Write down exactly the lines of the listing below, beginning with the one containing "right eye: (169, 121)" and closing with the final line.

━━━━━ PROVIDED DATA

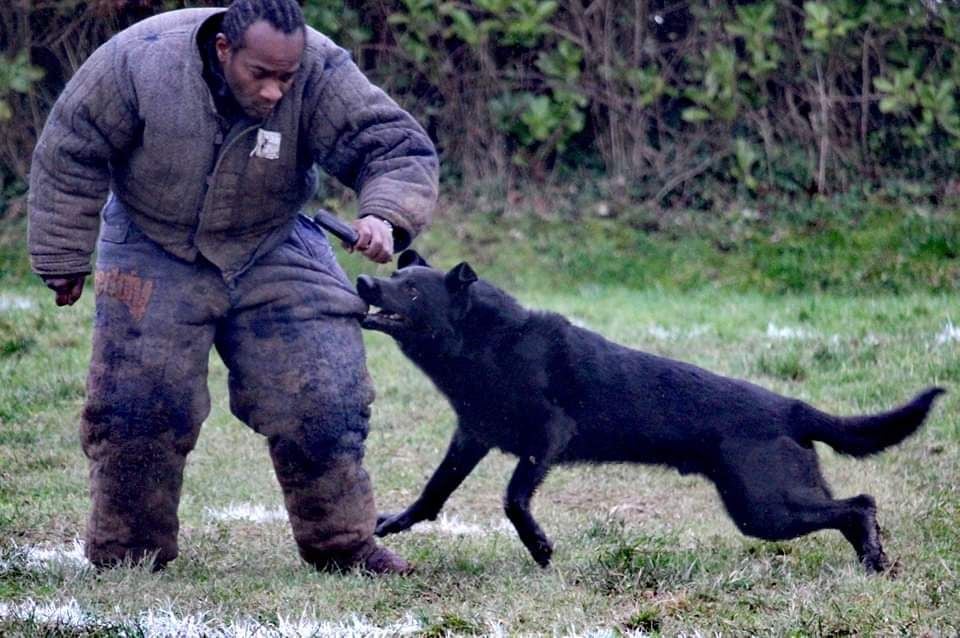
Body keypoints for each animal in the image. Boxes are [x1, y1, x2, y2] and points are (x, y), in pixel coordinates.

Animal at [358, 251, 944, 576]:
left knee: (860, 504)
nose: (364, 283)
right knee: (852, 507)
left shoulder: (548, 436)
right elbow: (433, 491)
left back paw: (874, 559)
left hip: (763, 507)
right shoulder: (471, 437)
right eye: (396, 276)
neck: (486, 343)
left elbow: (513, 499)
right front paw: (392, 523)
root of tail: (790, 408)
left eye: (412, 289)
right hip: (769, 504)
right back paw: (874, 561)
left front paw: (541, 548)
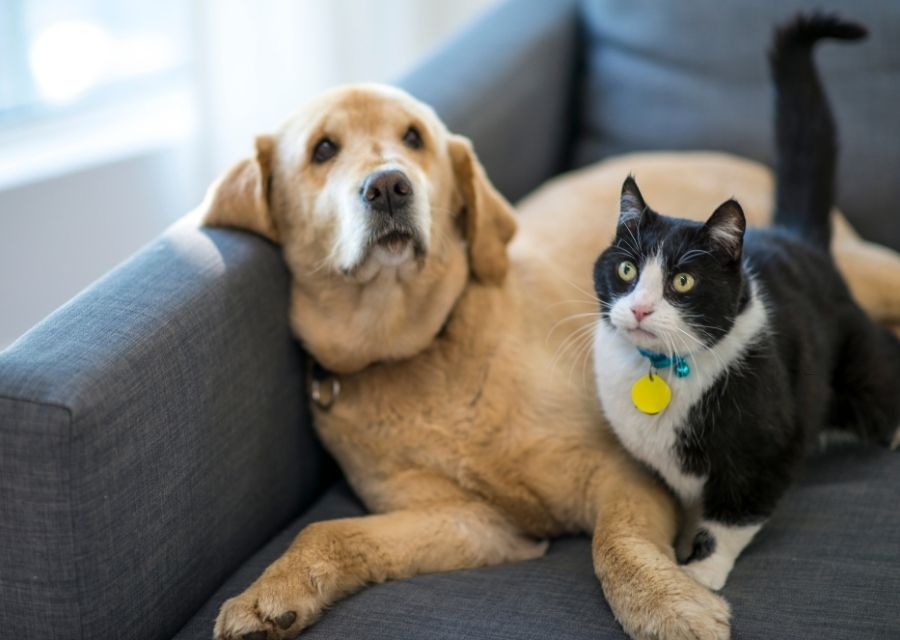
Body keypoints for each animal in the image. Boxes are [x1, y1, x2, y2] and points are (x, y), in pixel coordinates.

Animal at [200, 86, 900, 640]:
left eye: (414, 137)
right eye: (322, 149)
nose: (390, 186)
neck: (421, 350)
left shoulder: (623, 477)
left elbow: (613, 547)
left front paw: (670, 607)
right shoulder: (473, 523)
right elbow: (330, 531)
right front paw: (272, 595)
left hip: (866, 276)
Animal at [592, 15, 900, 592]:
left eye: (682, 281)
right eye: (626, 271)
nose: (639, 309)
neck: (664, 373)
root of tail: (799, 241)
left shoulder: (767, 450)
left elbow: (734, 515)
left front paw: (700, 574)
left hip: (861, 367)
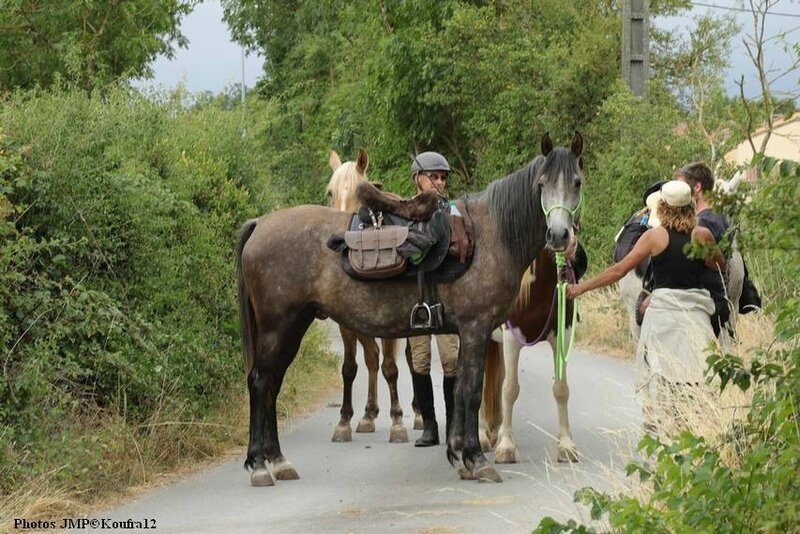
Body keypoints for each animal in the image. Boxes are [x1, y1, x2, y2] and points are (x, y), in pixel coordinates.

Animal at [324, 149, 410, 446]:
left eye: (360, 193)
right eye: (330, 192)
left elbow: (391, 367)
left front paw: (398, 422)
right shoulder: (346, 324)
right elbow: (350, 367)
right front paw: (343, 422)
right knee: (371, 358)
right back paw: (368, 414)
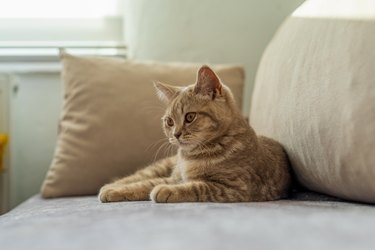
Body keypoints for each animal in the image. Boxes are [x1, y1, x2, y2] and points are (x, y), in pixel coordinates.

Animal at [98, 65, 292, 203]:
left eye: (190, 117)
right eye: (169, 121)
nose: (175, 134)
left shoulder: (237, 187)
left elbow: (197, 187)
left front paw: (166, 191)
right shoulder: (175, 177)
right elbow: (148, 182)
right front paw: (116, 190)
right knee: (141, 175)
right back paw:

━━━━━━━━━━

* [REPLY]
right eye: (169, 121)
nose: (175, 134)
left shoulder: (237, 187)
left elbow: (197, 187)
left front paw: (166, 191)
right shoulder: (175, 177)
right elbow: (148, 182)
right front paw: (116, 190)
right knee: (141, 175)
right back paw:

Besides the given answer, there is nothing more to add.